Ils avaient un projet d’insurrection malgré tout, mais ils n’étaient pas d’accord sur le moment où il fallait le faire. Finalement cette histoire se finit mal car le mouvement est inflitré par un certain Grisel. Tout le monde n’est pas arrêté car ils avaient relativement bien protégé leur conjuration mais Babeuf lors du procès, maintient l’idée que ce qu’il faut faire, c’est prévenir le peuple et être dans la transparence. Il faut porter un discours révolutionnaire et montrer que l’on est fort. Mais il veut tellement montrer qu’il est fort qu’il dévoile tout le réseau, il dévoile toutes ses idées et ne se défend pas du tout au procès. Il dit qu’ils étaient sur le point de les renverser, de leur faire la peau etc. Mais c’est finalement à lui que l’on fait la peau : il est mis à mort en février 1797. Antonnelle va utiliser une autre méthode et il se fera appeler l’hermite. Il ne veut rien dire, ne pas vendre la mèche, il protège l’avenir et la possibilité d’intervenir encore. Il dit au procès que c’est le directoire qui monte toute cette affaire, qui invente l’existence d’une conjuration alors qu’ils étaient seulement quelques personnes à discuter. Le peuple est endormi et les conditions ne sont pas réunies. Antonnelle est acquitté. Ce n’est pas un lâche, c’est un choix politique. A court terme il va maintenir une opposition de gauche dans les institutions politiques du directoire. Les démocrates font des progrès dans la capitale. Il y a des élections en avril 1798, ces démocrates vont gagner les élections. Le directoire fait un coup d’État le 22 floréal an VI (mai 1798). Ils n’acceptent pas le résultat des élections, ils passent outre et l’ensemble des gens qui se réunissaient dans un club qui s’appelait le club du manèges, le club des démocrates, est interdit et ils passent dans la clandestinité. Au bout du compte ils n’ont pas forcément plus réussi que Babeuf.
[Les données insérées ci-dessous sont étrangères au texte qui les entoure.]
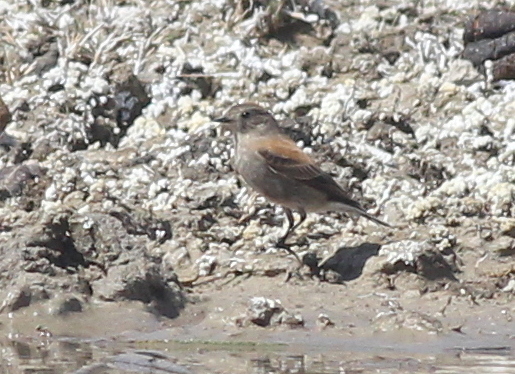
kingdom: Animalia
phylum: Chordata
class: Aves
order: Passeriformes
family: Tyrannidae
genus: Lessonia
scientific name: Lessonia rufa
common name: Austral negrito
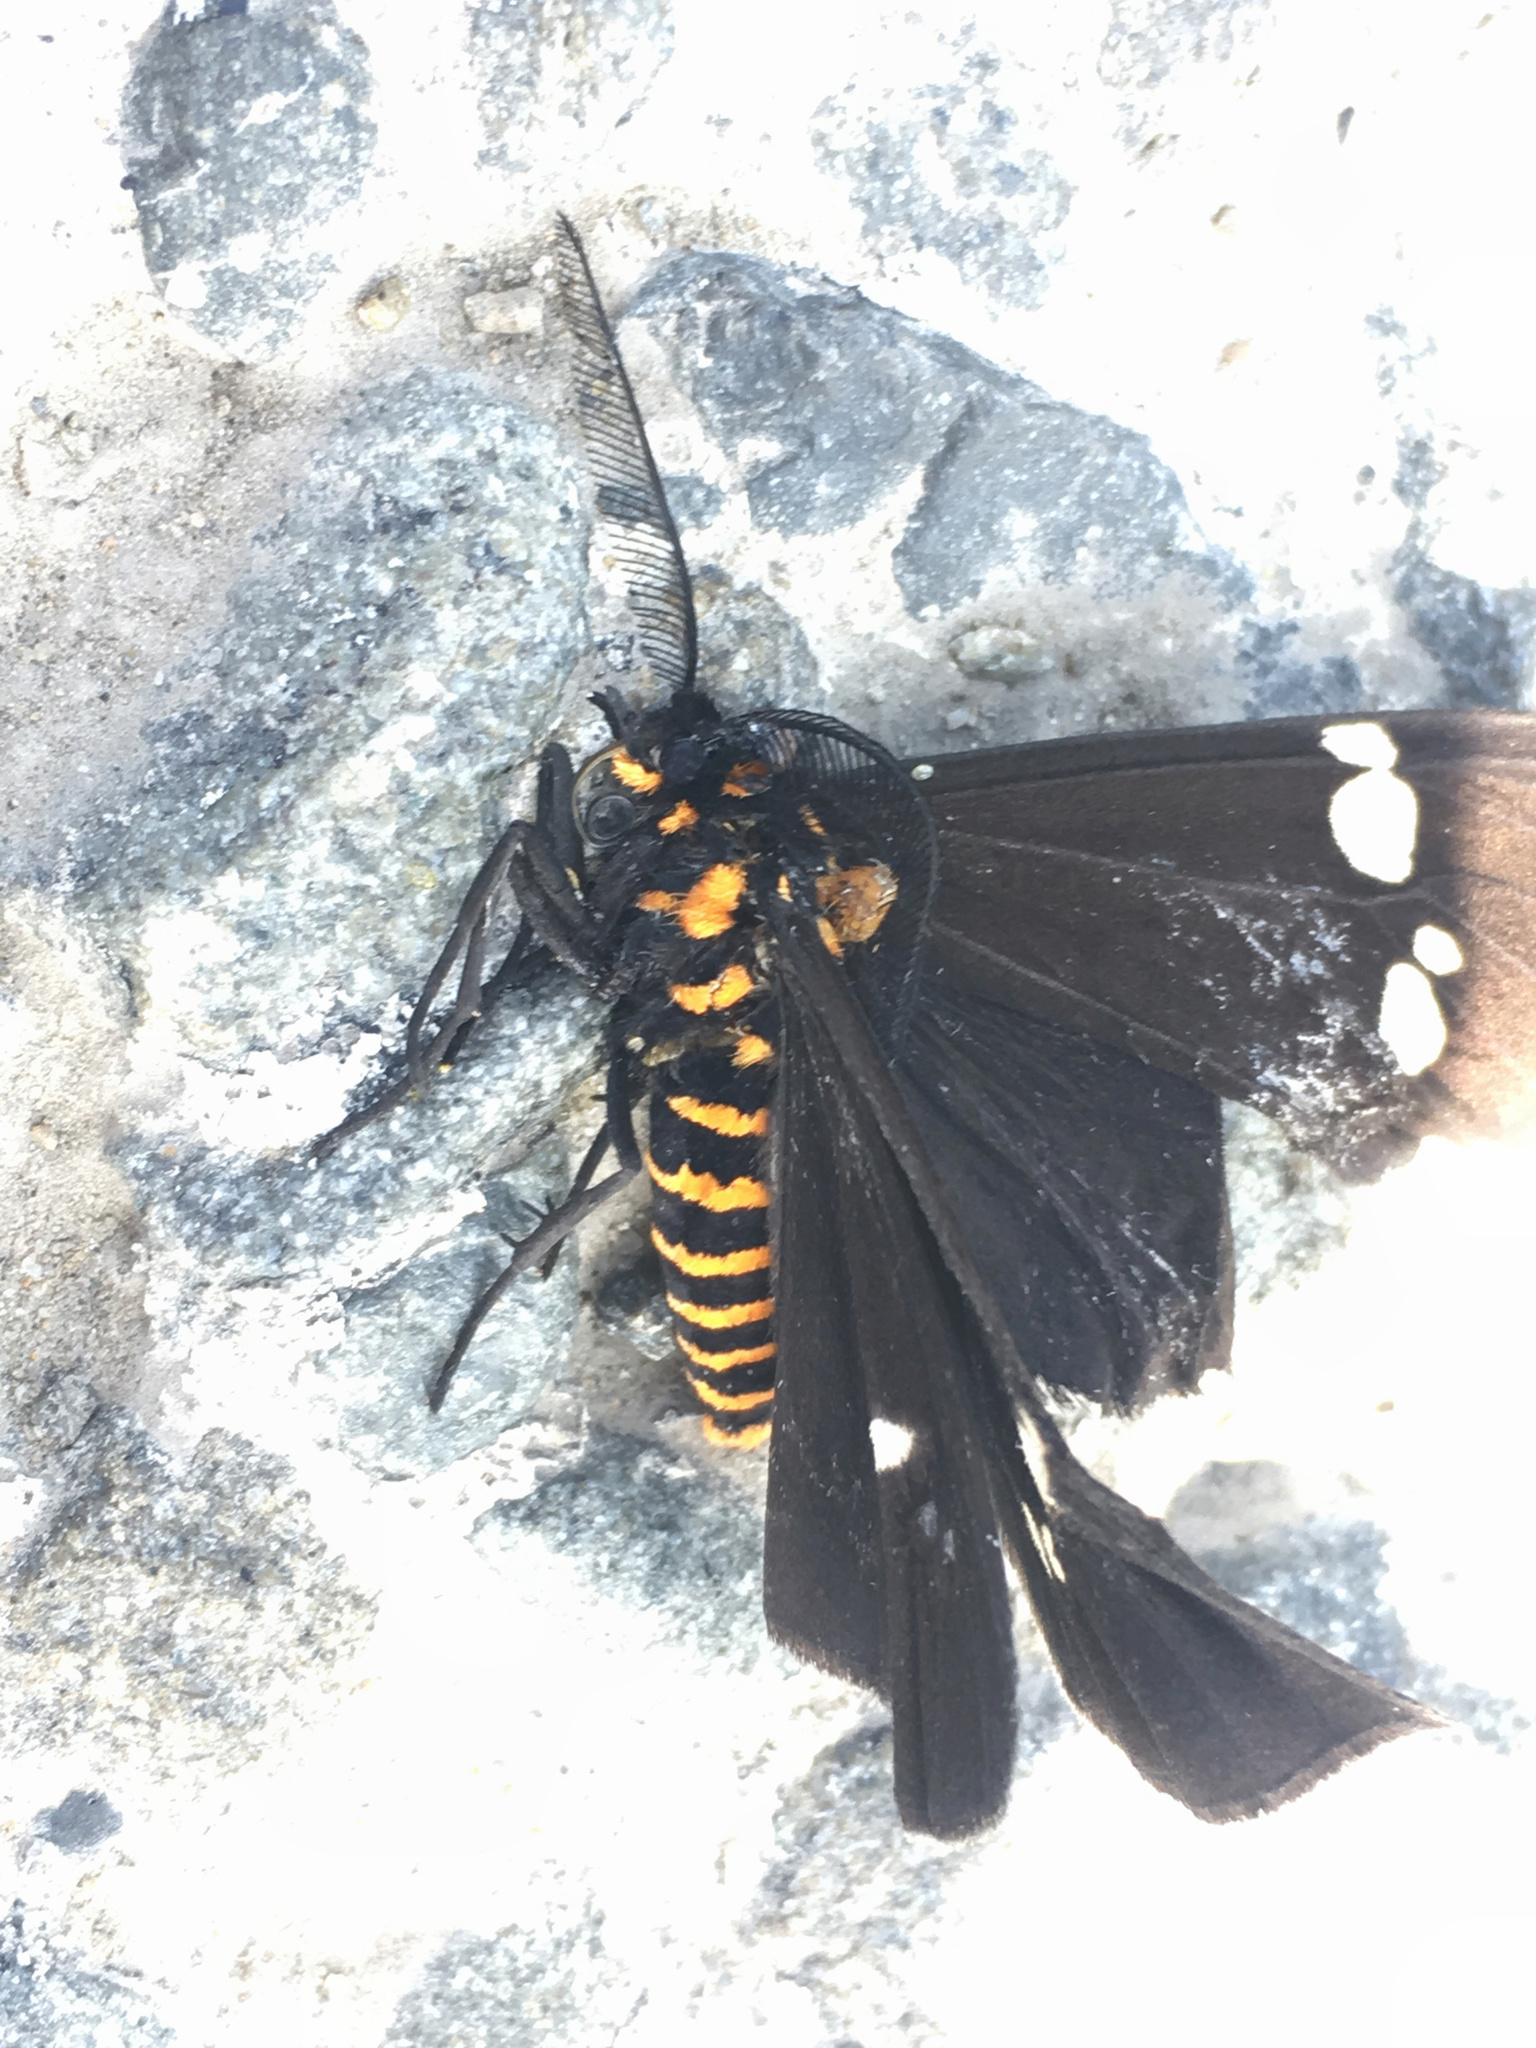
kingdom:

Qu’est qu’il reste ? Ces deux tactiques ont toutes deux contribué à maintenir une force populaire vivante. Autour de Babeuf, il y a tout un mythe qui s’est créé autour de sa personne, notamment porté par Bunarroti. Il va irriguer tout le socialisme du XIXe même s’il s’est fait liquidé rapidement par le directoire. Cette attitude suicidaire a maintenu quelque chose de fort à long terme dans l’histoire. Puis l’attitude d’Antonnelle a permis à court terme de maintenir des petites choses, que les gens de cette génération là ne perdent pas totalement le courage. C’est un peu les deux options du socialisme du XIXe siècle : l’option réformiste qui joue le jeu des institutions ou l’option révolutionnaire.